The first Unicef humanitarian flight with relief goods for the flood affected people landed at Karachi’s airport in the early hours of Sunday morning, while another aircraft carrying relief goods from Abu Dhabi landed at Lahore’s airport in the afternoon. The consignments were han­ded over to the provincial mini­sters and National Disaster Management Authority representatives.

IOM Deputy Director-General for Operations Ugochi Daniels said the foremost need for millions of affected people was shelter.

“The government has responded quickly but the scale of this emergency is massive, and the country needs support. We stand strong in solidarity with the people of Pakistan, especially those in Sindh and Balochistan provinces, the most affected by these floods,” she said after visiting Pakistan.

IOM calls for urgent world response to flood emergency

Ms Daniels said the sheer scale of the disaster required a massive response. She said with the collapse of agricultural economy, there is going to be a need for significant investment.

Aga Khan pledges $10m for flood-hit people Prince Rahim Aga Khan, the son of Aga Khan, expressed sorrow over the loss of lives and material in the devastating floods in Pakistan and pledged to donate $10 million to help flood-hit people of Pakistan.

The son of Aga Khan made the pledge in conversation with Prime Minister Shehbaz Sharif, according to PM Office.

Prince Rahim was quoted as directing all organisations of the Aga Khan Development Network to take part in the flood relief and rehabilitation process.

Also, relief goods including tents and plastic sheets, donated by the Japanese government, reached Karachi and were handed over to National Disaster Man­agement Authority (NDMA) by Chief Representative of Japan Inter­national Cooperation Age­ncy (Jica) Kinoshita Yasumitsu, in the presence of Japanese Consul-General in Karachi, Odagiri Toshio.

Japan Consul-General Odagiri said his government would continue to work closely with the Pakistani government, and the embassy of Japan, the Consulate-General of Japan, and Jica would cooperate with each other to respond to the situation.

Jica Chief Representative Kinoshita said that with the partnership of Jica, the Pakistan government had prepared its first disaster management plan in year 2012, which currently was in the process of revision for the next 10 years. He said Jica was committed to supporting relief, recovery, and rehabilitation efforts of the government of Pakistan with the motto of ‘Build Back Better’.

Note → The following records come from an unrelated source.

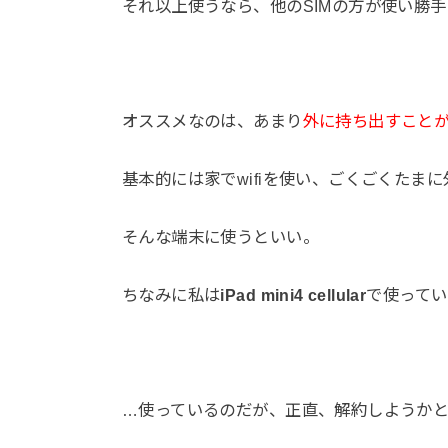
それ以上使うなら、他のSIMの方が使い勝
オススメなのは、あまり
外に持ち出すこと
基本的には家でwifiを使い、ごくごくたま
そんな端末に使うといい。
ちなみに私は
iPad mini4 cellular
で使ってい
…使っているのだが、正直、解約しようか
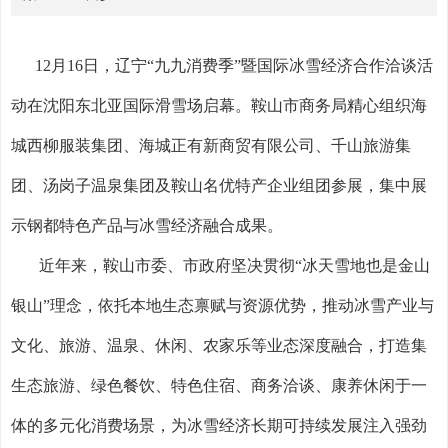
12
月
16
日，辽宁“九九消费季”暨国际冰雪经济合作洽谈活
动在沈阳东北亚国际滑雪场启幕。鞍山市商务局精心组织海
城西柳服装集团、海城正有新商贸有限公司、千山旅游集
团、汤岗子温泉集团及鞍山名优特产企业组团参展，集中展
示钢都特色产品与冰雪经济融合成果。
近年来，鞍山市委、市政府坚决贯彻“冰天雪地也是金山
银山”理念，依托本地生态禀赋与资源优势，推动冰雪产业与
文化、旅游、温泉、休闲、农家乐等业态深度融合，打造集
生态旅游、绿色餐饮、特色住宿、商务洽谈、康养休闲于一
体的多元化消费场景，为冰雪经济长期可持续发展注入强劲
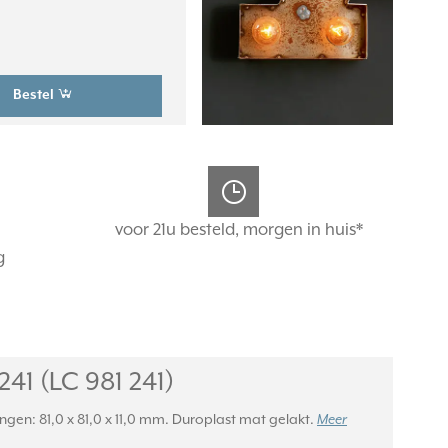
Bestel
voor 21u besteld, morgen in huis*
g
41 (LC 981 241)
ngen: 81,0 x 81,0 x 11,0 mm. Duroplast mat gelakt.
Meer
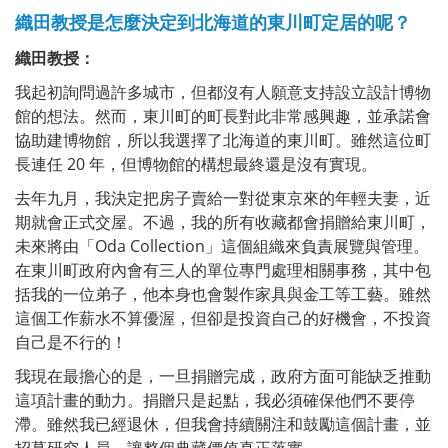
織田教授是怎麼決定到北海道的東川町定居的呢？
織田教授：
我起初詢問過許多城市，但都沒有人願意支持設立設計博物
館的想法。然而，東川町的町長對此非常感興趣，並承諾會
協助建博物館，所以我選擇了北海道的東川町。雖然這位町
長連任 20 年，但博物館的構想最終還是沒有實現。
去年九月，我決定把房子賣給一對從東京來的年輕夫妻，近
期就會正式交屋。不過，我的所有收藏都會捐贈給東川町，
未來將由「Oda Collection」這個組織來負責展覽與管理。
在東川町政府內會有三人的單位專門處理相關事務，其中包
括我的一位弟子，他本身也會製作家具與金工等工藝。雖然
這個工作薪水不算優渥，但卻是投資自己的好機會，不投資
自己是不行的！
我現在最擔心的是，一旦捐贈完成，政府方面可能缺乏推動
這項計畫的動力。捐贈只是起點，我必須確保他們不要停
滯。雖然我已經退休，但我會持續關注和鼓勵這個計畫，並
招募研究人員，讓整個典藏價值真正落實。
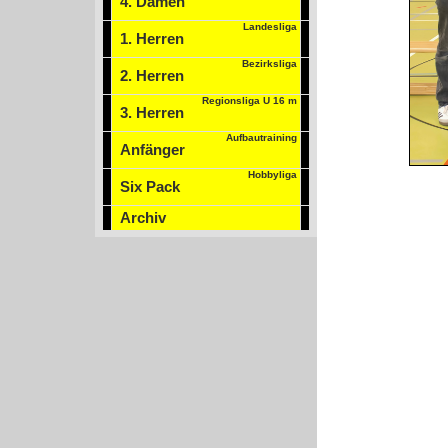
4. Damen
Landesliga
1. Herren
Bezirksliga
2. Herren
Regionsliga U 16 m
3. Herren
Aufbautraining
Anfänger
Hobbyliga
Six Pack
Archiv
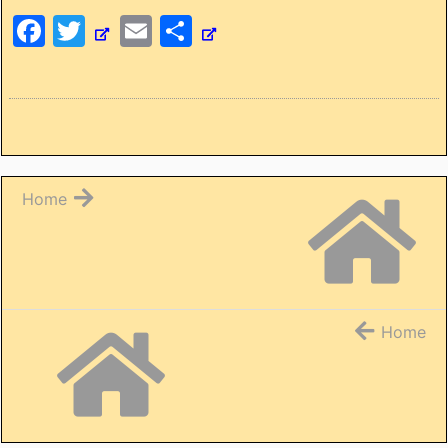
F
T
E
共
a
w
m
有
c
itt
ai
e
er
l
b
o
Home
o
k
Home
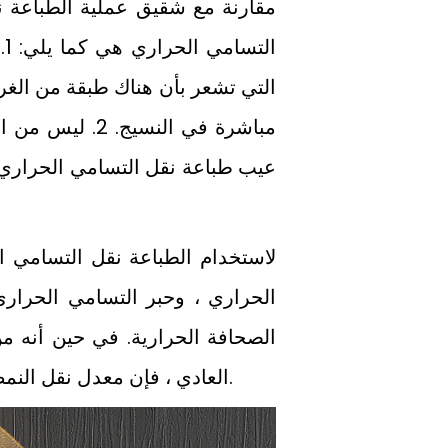
ا
التي تشعر بأن هناك طبقة من الغر
مباشرة في النس
عيب طباعة نقل التسامي الحراري ه
الحراري ، وحبر التسامي الحراري
الصحافة الحرارية. في حين أنه م
باستخدام ورق A4 العادي ، فإن معدل نقل النمط المطبوع منخفض وفرق اللون كبير.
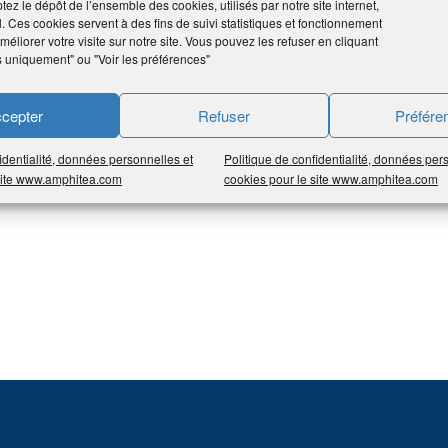
tez le dépôt de l’ensemble des cookies, utilisés par notre site internet,
l. Ces cookies servent à des fins de suivi statistiques et fonctionnement
éliorer votre visite sur notre site. Vous pouvez les refuser en cliquant
I
J
K
L
M
N
O
P
Q
R
S
T
U
V
s uniquement" ou "Voir les préférences"
cepter
Refuser
Préfére
MeetPRO
identialité, données personnelles et
Politique de confidentialité, données per
 site www.amphitea.com
cookies pour le site www.amphitea.com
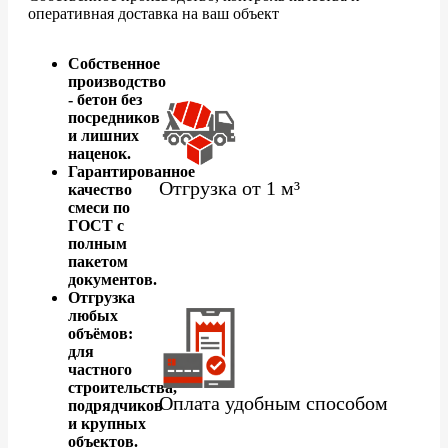
оперативная доставка на ваш объект
Собственное
производство
- бетон без
посредников
и лишних
наценок.
Гарантированное
Отгрузка от 1 м³
качество
смеси по
ГОСТ с
полным
пакетом
документов.
Отгрузка
любых
объёмов:
для
частного
строительства,
Оплата удобным способом
подрядчиков
и крупных
объектов.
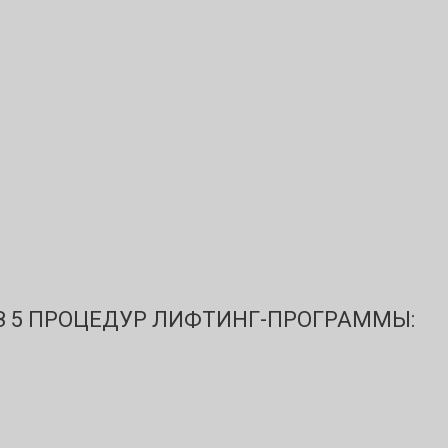
ИЗ 5 ПРОЦЕДУР ЛИФТИНГ-ПРОГРАММЫ:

Meanwhile, Qatar Fund for Development has distributed food packages among 7,000 people of Khyber Pakhtunkhwa and Balochistan.

The aid was delivered to 3,500 beneficiaries in Charsadda and Nowshera, while another 3500 beneficiaries were provided assistance in Loralai district of Balochistan. The dry food packages contained flour, vegetable oil, dates, rice, sugar, tea, salt, and other necessary food items.

In the medical field, Doctors Worldwide, a UK-based NGO, has been working and coordinating with its partners in Pakistan for the past two weeks for targeted and needs-based response for flood-hit people.

In order to ensure that aid reaches everyone and not only those visible ‘on the roadside’, a widespread coordinated approach has been adopted by local NGOs along with the army, UN and other organisations.

The organisation said it had been supporting 80 field medical camps across 10 districts to provide urgent healthcare needs with a focus on specialist medical camps and temporary clinics for mothers, babies and children.